TASK STATEMENT:
Exactly as written, please repeat the data that follows, but not the pictures.

Images with pose keypoints:
--- --- ---

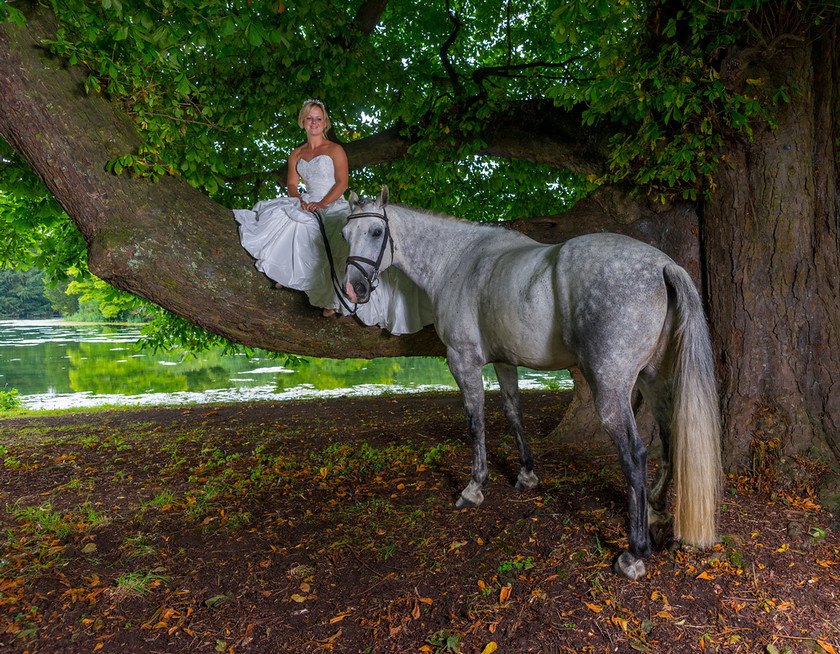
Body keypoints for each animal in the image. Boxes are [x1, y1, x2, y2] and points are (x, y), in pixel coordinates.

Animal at [342, 187, 720, 580]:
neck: (457, 260)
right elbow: (513, 413)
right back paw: (657, 511)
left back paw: (634, 552)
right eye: (344, 234)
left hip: (612, 388)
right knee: (669, 435)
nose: (353, 289)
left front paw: (474, 487)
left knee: (635, 455)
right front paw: (526, 474)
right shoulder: (505, 362)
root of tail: (662, 266)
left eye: (376, 232)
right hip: (653, 378)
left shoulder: (463, 361)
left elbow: (475, 421)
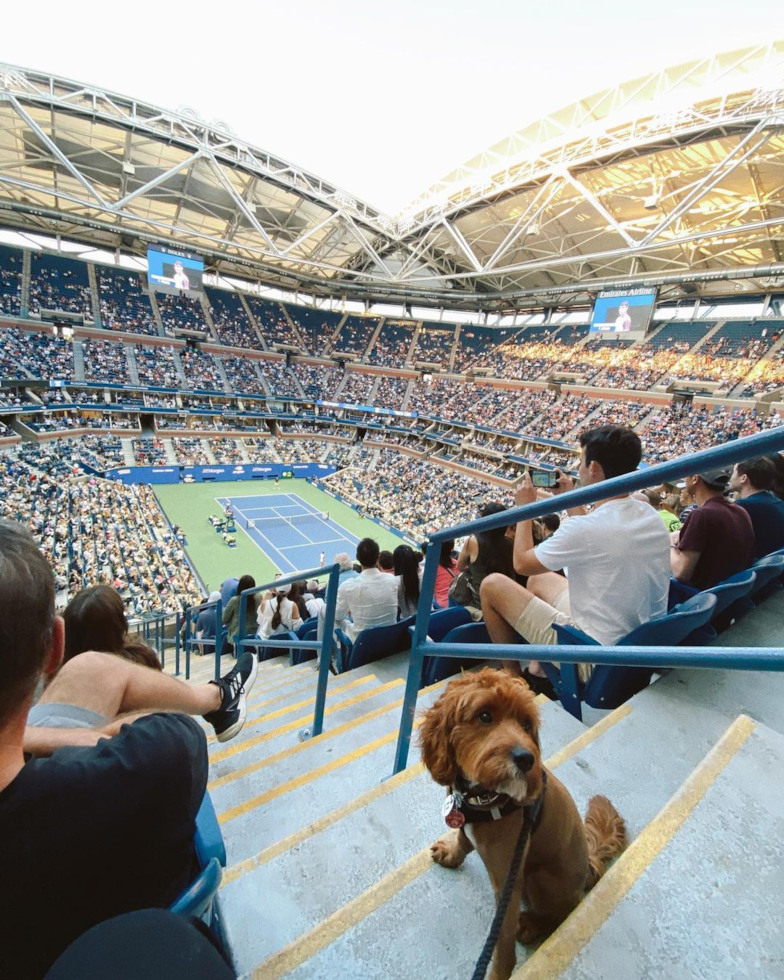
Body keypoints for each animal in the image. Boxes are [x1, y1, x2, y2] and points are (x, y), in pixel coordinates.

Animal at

--- --- ---

RESPONSE TO THIS EXERCISE:
Body keypoints for each animal in the image. Boxes are [x1, y1, x2, y2] and points are (x, y), in pixel coordinates.

Animal at [342, 187, 720, 580]:
neck: (457, 260)
right elbow: (513, 413)
right back paw: (657, 511)
left back paw: (634, 552)
right eye: (344, 234)
left hip: (612, 388)
right knee: (669, 435)
nose: (353, 289)
left front paw: (474, 487)
left knee: (635, 455)
right front paw: (526, 474)
right shoulder: (505, 362)
root of tail: (662, 266)
left eye: (376, 232)
right hip: (653, 378)
left shoulder: (463, 361)
left elbow: (475, 421)
Body keypoints for each animal in the image. Boxes are [x1, y1, x2, y2] and points are (x, y), in pixel coordinates.

Animal at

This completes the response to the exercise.